Vegas for my brothers bachelor party. Just landed and I have a boner. I'm giggly and teary eyed I'm so excited.
You kept calling me your small dog last night.
I'm sitting in the drive through at Mcdonalds right now watching the workers pressure wash the vomit I left from last night.
She didn't know my name but she knew I was Canadian so she just called me Canada. It sounded like the national anthem when we were fucking.
I don't care if he acts like a don't exist 6 days a week. On the 7th day he makes makes my vagina cry. In a good way. Jesus understands.
I've crashed the car, it's a write off. The police are here and I'm dressesd as a crayon.
I've had more sex in the two weeks since we broke up than I ever had in any two weeks we were together.
There's not an emojicons for I think I ripped my asshole and want to die.
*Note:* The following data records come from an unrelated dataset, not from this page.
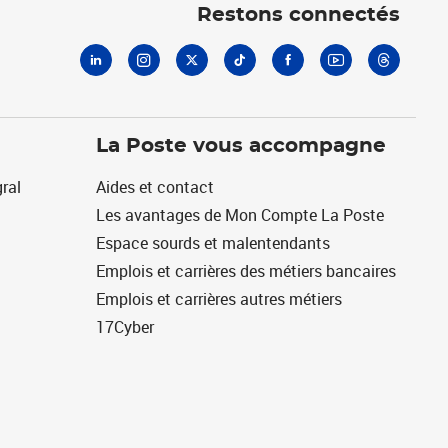
Restons connectés
La Poste vous accompagne
ral
Aides et contact
Les avantages de Mon Compte La Poste
Espace sourds et malentendants
Emplois et carrières des métiers bancaires
Emplois et carrières autres métiers
17Cyber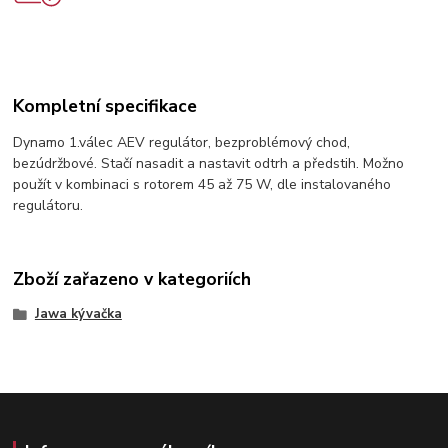
Kompletní specifikace
Dynamo 1.válec AEV regulátor, bezproblémový chod,
bezúdržbové. Stačí nasadit a nastavit odtrh a předstih. Možno
použít v kombinaci s rotorem 45 až 75 W, dle instalovaného
regulátoru.
Zboží zařazeno v kategoriích
Jawa kývačka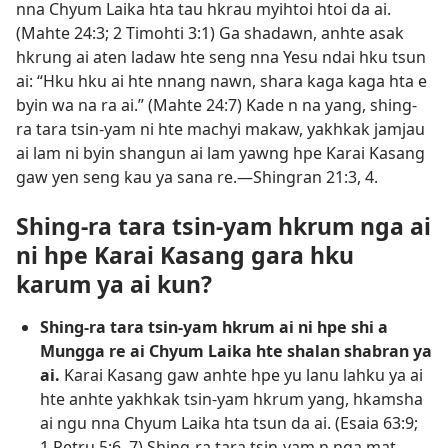
nna Chyum Laika hta tau hkrau myihtoi htoi da ai.
(
Mahte 24:3;
2 Timohti 3:1
) Ga shadawn, anhte asak
hkrung ai aten ladaw hte seng nna Yesu ndai hku tsun
ai: “Hku hku ai hte nnang nawn, shara kaga kaga hta e
byin wa na ra ai.” (
Mahte 24:7
) Kade n na yang, shing-
ra tara tsin-yam ni hte machyi makaw, yakhkak jamjau
ai lam ni byin shangun ai lam yawng hpe Karai Kasang
gaw yen seng kau ya sana re.​​—
Shingran 21:​3, 4
.
Shing-ra tara tsin-yam hkrum nga ai
ni hpe Karai Kasang gara hku
karum ya ai kun?
Shing-ra tara tsin-yam hkrum ai ni hpe shi a
Mungga re ai Chyum Laika hte shalan shabran ya
ai.
Karai Kasang gaw anhte hpe yu lanu lahku ya ai
hte anhte yakhkak tsin-yam hkrum yang, hkamsha
ai ngu nna Chyum Laika hta tsun da ai. (
Esaia 63:9;
1 Petru 5:​6, 7
) Shing-ra tara tsin-yam n nga mat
He has pizza coupons and a hammer next to his toilet.
Actually, what with the curvature of the Earth, it's faster to leave from Washington. And Google maps recommends kayaking instead of swimming.
Heb just said, and I quote, "let's go to Who's On Third and fuck a fishbowl with our mouths. I am going to fuck this van." and then he humped a van.
omg i wish you could see the front of my car.
There's literally a dust print of your body and your arm trying to hold on and the other one where your fingers visibly dragged down the hood.
I figure even if it starts out as just sex I can bang him into loving me
you would not believe who i just fucked on my lunch break
If the multiverse is real, would you screw yourself? I'd screw myself.